44 thoughts on “The Real Harry Flashman? The Untold Story of Richard Burton

  1. His interpretation of "The Arabian Nights Entertainment" was a Victorian scandal and a true literary gem. The man liked his hashish and proclaimed the medicinal benefits of cannabis. One of the Englishmen that I admire most.

  2. Thank you, really enjoyed this one. It was only after a minute in that I thought I had seen the name before but in relation to Huguenot history: "His paternal grandfather, Edward Burton, was an English clergyman who had emigrated
    to Ireland in the latter half of the eighteenth century, became Rector of Tuam, and married a
    girl of what may have been French-Irish descent. There was a legend in the Burton family to
    the effect that Louis XIV of France fathered a son by the Huguenot Countess of
    Montmorency whom he never acknowledged. This boy, named Louis le Jeune, was raised a
    Protestant and smuggled out of France to Ireland, where he was adopted by the Jacobite Lady
    Primrose. His name was translated as Louis Young, but he was called Drelincourt Young
    after his guardian and godfather, Dean Drelincourt of Armagh, where he was educated. Louis
    Young eventually married one of the Dean's daughters and sired two children, one of whom,
    Sarah Young, was Richard Burton's paternal great-grandmother."

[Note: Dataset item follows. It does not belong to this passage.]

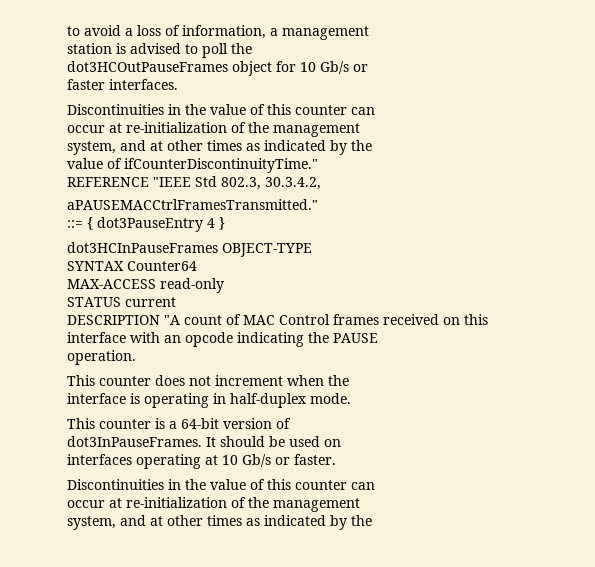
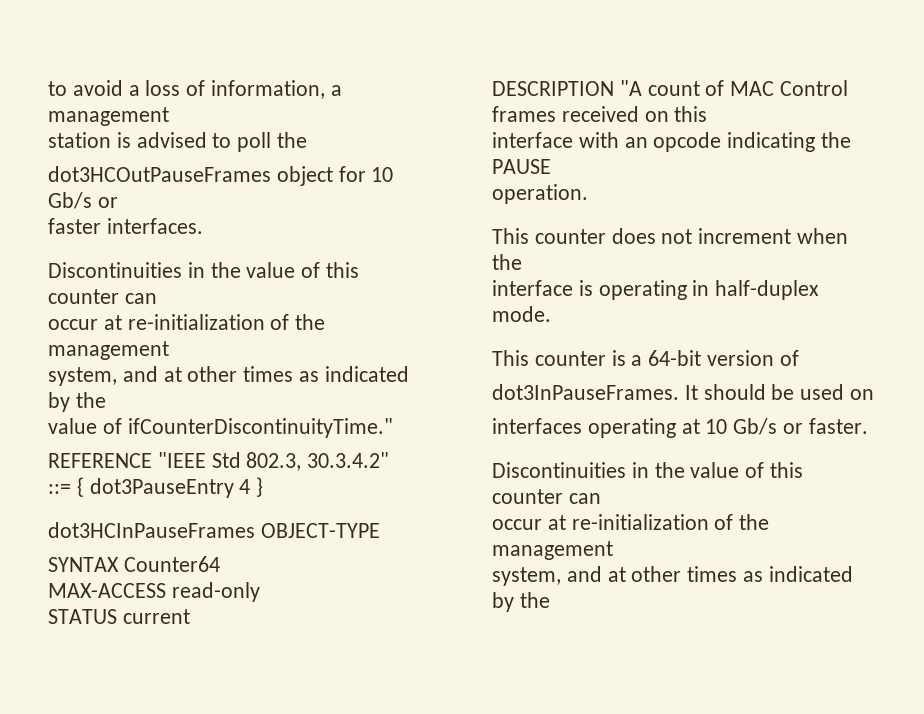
[265,177,321,190] [67,199,318,210] 30.3.4.2, // aPAUSEMACCtrlFramesTransmitted." -> [307,452,390,468] 30.3.4.2"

  3. Righto. I read books about him years ago and recently purcased a dvd of Mountains . . Another good trail to follow is Charles "Chinese Gordon" and his other legendary nickname Gordon of Khartoum. Of course, never forget Stanley and Livingston. These lads were extraordinary. I can't think of the like today. An ex-colonial Yank Roy Chapman Andrews explored unlnown Asia in the 1920s. An adventurous Arab Ibn Batuta much earlier outdid them all.